Fragmento proporcionado —
::::::

De momento, el gobierno de Claudia Sheinbaum tiene una alternativa: cambiar el color del semáforo. Si no la usa es porque está aceptando las presiones políticas de López Obrador o de intereses económicos (de cúpulas empresariales, asociaciones de comerciantes, líderes del ambulantaje, etc.) que quieren aprovechar al máximo las ventas de la temporada decembrina. Pero no es una fatalidad, es una decisión: ella está optando por ceder, es decir, por no ejercer la autoridad del cargo para el que fue votada.
El presidente nunca quiso hacer suyo el costo financiero de implementar apoyos para un confinamiento más efectivo, pero tampoco quiere cargar con el costo electoral de volver al rojo. Hay muchos intereses que no quieren absorber, a su vez, el costo económico de nuevos cierres y restricciones. La jefa de gobierno no quiere encajar el costo político de quedarle mal al presidente ni a esos intereses. El desenlace, criminal pero lógico, es que todos esos costos se le terminen trasladando a la sociedad y se paguen con más contagios, más vidas y con el insidioso estigma de no estar haciendo caso.
Al final, tenemos un gobierno que nos convoca a gobernarnos a nosotros mismos porque no quiere asumir el costo de gobernar. Y lo pagaremos con nuestra salud.

::::::

Tarea — Imprime completo y sin alteraciones el fragmento sobre el costo de gobernar.

::::::

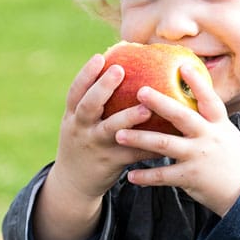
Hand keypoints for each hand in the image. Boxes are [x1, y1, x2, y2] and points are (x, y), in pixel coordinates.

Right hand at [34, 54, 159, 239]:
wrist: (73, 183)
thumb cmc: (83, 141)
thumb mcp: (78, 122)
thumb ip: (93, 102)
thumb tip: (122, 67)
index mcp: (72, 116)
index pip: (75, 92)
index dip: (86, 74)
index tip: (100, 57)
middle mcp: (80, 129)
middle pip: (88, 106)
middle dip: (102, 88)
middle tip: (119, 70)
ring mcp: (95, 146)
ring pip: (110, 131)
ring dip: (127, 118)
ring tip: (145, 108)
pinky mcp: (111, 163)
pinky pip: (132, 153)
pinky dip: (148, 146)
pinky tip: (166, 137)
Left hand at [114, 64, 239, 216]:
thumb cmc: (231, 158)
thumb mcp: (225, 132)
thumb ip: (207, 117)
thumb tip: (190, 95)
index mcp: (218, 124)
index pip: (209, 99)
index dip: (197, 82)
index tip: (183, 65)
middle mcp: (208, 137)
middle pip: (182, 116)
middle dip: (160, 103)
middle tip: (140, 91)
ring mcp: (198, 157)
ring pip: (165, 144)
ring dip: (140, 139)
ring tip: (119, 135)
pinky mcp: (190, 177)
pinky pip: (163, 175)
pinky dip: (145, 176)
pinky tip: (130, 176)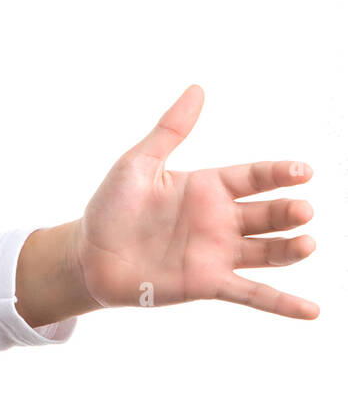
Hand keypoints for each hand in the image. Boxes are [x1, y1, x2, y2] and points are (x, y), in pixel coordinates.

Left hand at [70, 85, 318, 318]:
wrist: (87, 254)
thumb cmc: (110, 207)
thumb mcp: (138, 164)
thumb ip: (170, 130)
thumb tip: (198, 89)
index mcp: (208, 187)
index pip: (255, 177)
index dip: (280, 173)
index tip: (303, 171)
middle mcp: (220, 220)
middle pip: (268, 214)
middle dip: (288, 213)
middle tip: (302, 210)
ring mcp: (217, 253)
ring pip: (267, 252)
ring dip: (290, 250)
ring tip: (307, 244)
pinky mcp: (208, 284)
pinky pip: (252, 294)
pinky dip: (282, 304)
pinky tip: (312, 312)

::::::

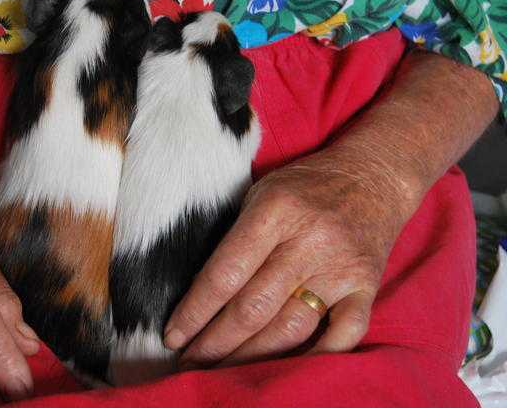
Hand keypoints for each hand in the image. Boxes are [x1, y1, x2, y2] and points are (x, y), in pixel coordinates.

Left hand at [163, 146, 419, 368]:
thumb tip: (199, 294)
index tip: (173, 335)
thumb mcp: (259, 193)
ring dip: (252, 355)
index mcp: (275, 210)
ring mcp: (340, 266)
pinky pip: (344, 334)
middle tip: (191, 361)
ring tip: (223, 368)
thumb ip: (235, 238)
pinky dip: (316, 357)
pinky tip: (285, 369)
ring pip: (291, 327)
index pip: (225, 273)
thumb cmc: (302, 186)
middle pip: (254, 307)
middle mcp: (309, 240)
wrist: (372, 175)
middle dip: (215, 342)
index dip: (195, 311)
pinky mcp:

::::::

Solución —
De momento, el gobierno de Claudia Sheinbaum tiene una alternativa: cambiar el color del semáforo. Si no la usa es porque está aceptando las presiones políticas de López Obrador o de intereses económicos (de cúpulas empresariales, asociaciones de comerciantes, líderes del ambulantaje, etc.) que quieren aprovechar al máximo las ventas de la temporada decembrina. Pero no es una fatalidad, es una decisión: ella está optando por ceder, es decir, por no ejercer la autoridad del cargo para el que fue votada.
El presidente nunca quiso hacer suyo el costo financiero de implementar apoyos para un confinamiento más efectivo, pero tampoco quiere cargar con el costo electoral de volver al rojo. Hay muchos intereses que no quieren absorber, a su vez, el costo económico de nuevos cierres y restricciones. La jefa de gobierno no quiere encajar el costo político de quedarle mal al presidente ni a esos intereses. El desenlace, criminal pero lógico, es que todos esos costos se le terminen trasladando a la sociedad y se paguen con más contagios, más vidas y con el insidioso estigma de no estar haciendo caso.
Al final, tenemos un gobierno que nos convoca a gobernarnos a nosotros mismos porque no quiere asumir el costo de gobernar. Y lo pagaremos con nuestra salud.